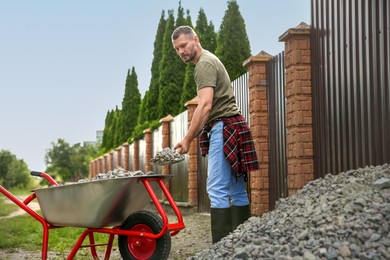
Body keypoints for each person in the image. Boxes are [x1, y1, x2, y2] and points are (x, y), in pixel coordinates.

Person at [171, 25, 260, 243]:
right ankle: (242, 243)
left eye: (183, 45)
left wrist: (187, 138)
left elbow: (205, 105)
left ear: (195, 39)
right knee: (236, 189)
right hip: (233, 125)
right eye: (177, 49)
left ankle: (220, 248)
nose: (181, 51)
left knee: (217, 188)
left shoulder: (204, 64)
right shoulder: (208, 61)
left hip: (224, 127)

§ **Problem statement**:
Output the data above exactly. Drop every picture.

§ **Written response**:
Body keypoints for each person in the image. Boxes are [x1, y1, x2, y2] and points are (x, y), in pixel coordinates.

Person at [171, 25, 260, 243]:
right ankle: (242, 243)
left eye: (183, 45)
left wrist: (187, 138)
left elbow: (205, 105)
left ear: (195, 39)
right knee: (236, 189)
right hip: (233, 125)
right eye: (177, 49)
left ankle: (220, 248)
nose: (181, 51)
left knee: (217, 188)
left shoulder: (204, 64)
right shoulder: (208, 61)
left hip: (224, 127)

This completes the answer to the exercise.